I don't know of any Ganly matches, however. I looked it up, and Ganly is, like the name Shanley, from the Irish surname Mac Seanlaoich, derived from the words sean ("old") and laoch ("hero"). The two anglicized forms don't look similar, but if one knows the pronunciation of the Irish original, one can see how both anglicized forms came into existence.
Kelly/Kelley is the anglicized form of the Irish surname Ó Ceallaigh (origin disputed, but possibly from the word ceallach, meaning "strife"). It has separate origins in various parts of Ireland, and is the second most common name in Ireland. One Kelly sept (tribe) originated in what is now Galway, so that's probably where most Mayo Kelly's come from, although some could be from families driven west in the 1600's.
So far as the DNA connections among the group of us are concerned, the amount of shared DNA does indicate a connection further back than Margaret Curraby. Creaby matches in the UK have indicated that Margaret's father was named Richard Curraby, but there's some conflicting info indicating that his name may have been John, and that it was John's father who was named Richard. There are no parish or civil records available to confirm any of that, however. There are two research possibilities still open, though.
All of these ancestors were tenant farmers, and the landlords (or their agents) kept what are known as "estate records", dealing with the finances and other info for their estates. Sometimes those records can be very detailed, and they can go back a long time. When the great estates were broken up in the 19th and early 20th century, some landlords took their records back to England, some ended up in various archives in Ireland, and some were probably lost. If we can locate the records for Killedan and nearby places, we might be able to find much more info. For example, there could be records saying things like "Richard Curraby died on ___, and his tenancy is now being taken over by his son John Curraby" (although sometimes they just drew lines through people's names and wrote in the new name).
I haven't really searched to find the name(s) of the landlord(s) for the areas in question, but some of the info is in Griffith's Valuation and in some census records.
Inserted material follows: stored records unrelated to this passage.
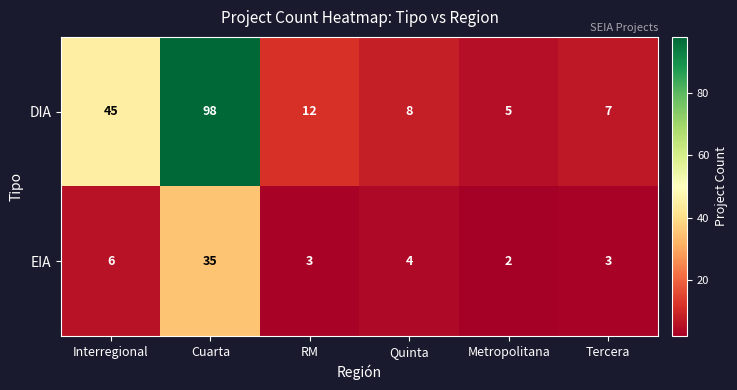

List the series in order of their peak value, highest first.

DIA, EIA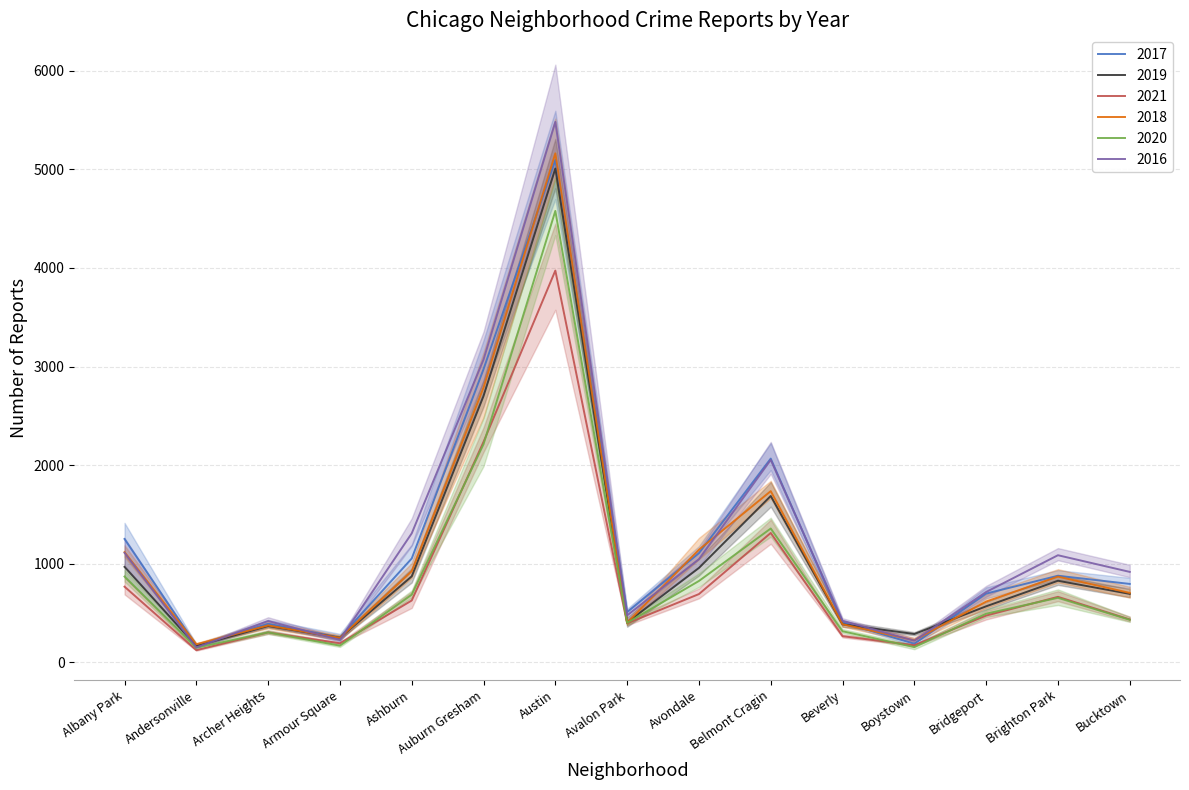

Reading left to right, transcribe all the data shown in this chart.

2017: 1251	171	391	251	1053	2973	5095	509	1107	2066	404	188	697	878	795
2019: 968	166	368	249	872	2701	5008	405	957	1687	385	287	568	827	694
2021: 767	123	303	193	627	2236	3973	395	692	1312	265	173	474	664	435
2018: 1117	183	374	248	924	2787	5162	401	1142	1736	386	224	616	869	704
2020: 870	147	303	169	686	2212	4578	400	825	1357	315	154	493	654	431
2016: 1110	151	419	227	1308	3071	5481	475	1046	2053	421	219	713	1086	917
There are two genealogical societies or libraries in Mayo, and I know one of them holds some of the estate records in its collections, and they probably have info about where to find some of the other sets of records. I've just never followed up on it, although I did notice once that there was a Dillon family which owned some of the land in the area. That interested me, because I have Dillon ancestors on the other side of my family.
There are also things like court records and probate records which can provide info, but they're not systematically available, at least not online. They may be in the future though, due to the other big research possibility (in the future). There's a university in Ireland which) which has taken on the mission of locating, recreating, and arranging systematically all of the records relevant to genealogy (and history in general) which have ever existed in Ireland, including ones which have apparently been lost, and digitizing them all. They're combing through archives and records all over the place, looking for copies of whatever is out there (including copies of lost census records), and ultimately it will all be available online. They seem to believe that they can recreate nearly everything! It wil make genealogy much simpler for everyone of Irish ancestry.